Every skill follows a consistent directory layout:

  • Directoryyour-skill/
    • SKILL.md — Documentation: what it does, how to use it
    • Directoryreferences/
      • api-docs.md — Reference materials, API docs, examples
    • Directoryscripts/
      • main.sh — Primary script
      • helpers.sh — Optional helper scripts
  1. Fork the repository at github.com/BankrBot/openclaw-skills.

  2. Create a new directory for your skill. Use a clear, descriptive name — lowercase, hyphen-separated (e.g., my-cool-skill).

  3. Add SKILL.md — document what your skill does, how to configure it, and include example usage with expected output.

  4. Add references/ — include any API documentation, schemas, or reference materials your skill depends on.

  5. Add scripts/ — the executable scripts that implement your skill’s functionality.

  6. Test your skill locally to make sure it works across a variety of prompts and edge cases.

  7. Submit a Pull Request — the community and maintainers will review your skill for quality and safety.

Your SKILL.md is the most important file in your skill directory. It tells agents and humans alike what your skill does and how to use it. Include the following:

  • Clear description of what the skill does and the problem it solves
  • Configuration requirements — any API keys, endpoints, or environment variables needed
  • Usage examples with expected output so users know what to expect
  • Limitations or caveats — what the skill cannot do, known edge cases
  • Security considerations — does the skill handle funds? Access external APIs?
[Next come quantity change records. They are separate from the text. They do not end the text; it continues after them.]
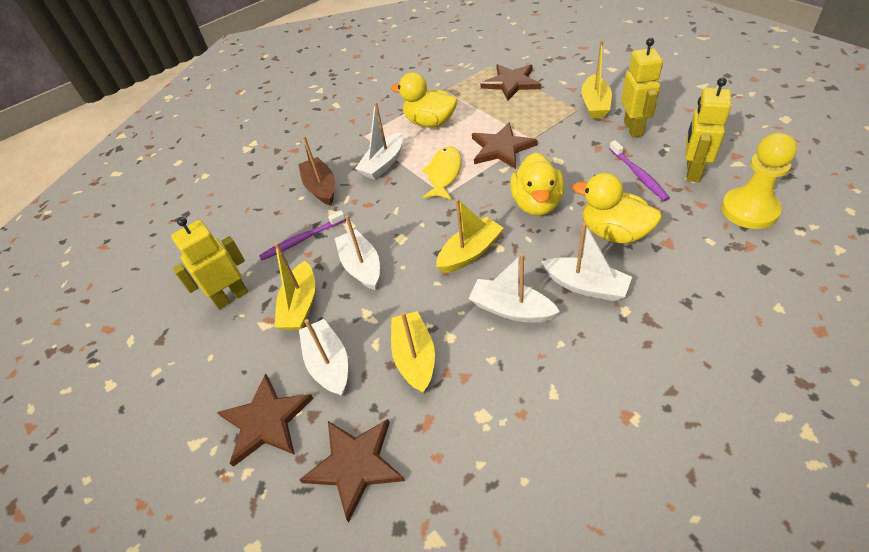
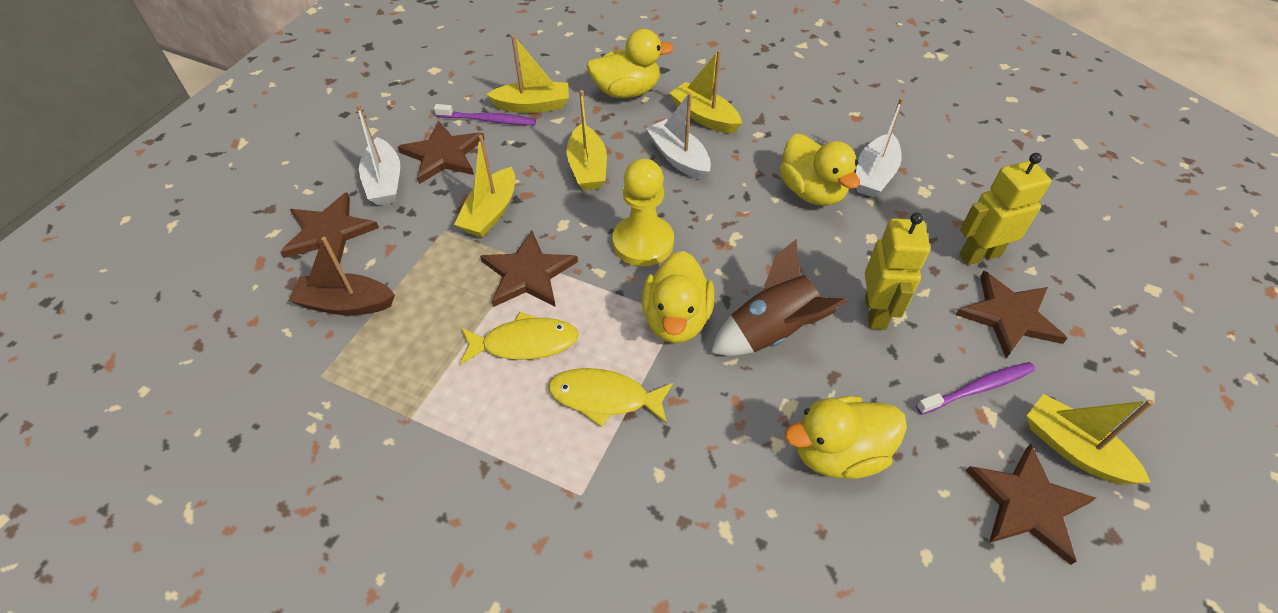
brown rocket: none = 0 -> [711,239,847,356] = 1
brown star: [217,374,313,467] [299,419,405,522] [472,122,538,169] [480,64,541,101] = 4 -> [280,192,379,264] [398,121,485,184] [480,230,578,307] [955,271,1067,358] [966,444,1096,565] = 5
white boat: [299,319,348,396] [335,215,380,290] [355,102,403,180] [468,253,560,323] [542,223,632,301] = 5 -> [356,104,400,205] [646,92,711,180] [856,98,904,197] = 3
yellow boat: [274,242,315,330] [391,311,435,393] [436,199,504,273] [581,40,612,119] = 4 -> [454,135,515,238] [486,35,569,113] [567,90,607,190] [670,50,742,134] [1026,394,1154,485] = 5
yellow duck: [391,72,457,128] [510,152,564,216] [573,173,662,244] = 3 -> [587,29,674,98] [642,251,714,343] [780,134,860,206] [785,396,907,479] = 4
yellow fish: [421,146,462,200] = 1 -> [460,312,579,365] [548,368,673,427] = 2
yellow robot: [171,217,248,310] [621,38,663,138] [686,77,731,182] = 3 -> [865,213,930,330] [959,153,1051,265] = 2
Users need to know
  • Keep scripts focused — one skill, one purpose. If your skill does too many things, split it into separate skills.
  • Include error handling in your scripts. Agents will encounter unexpected inputs — your skill should fail gracefully with helpful error messages.
  • Document all configuration options so that anyone installing the skill knows exactly what to set up.
  • Test with multiple prompts before submitting. Try different phrasings, edge cases, and invalid inputs.
  • Follow the existing skill structure for consistency. The more consistent the repo is, the easier it is for agents to consume skills.

The community submits about 500 new skills per day. Quality skills that solve real problems get adopted quickly across the platform’s 1.5M agents. The best skills spread organically — when one agent finds a skill useful, it recommends it to others.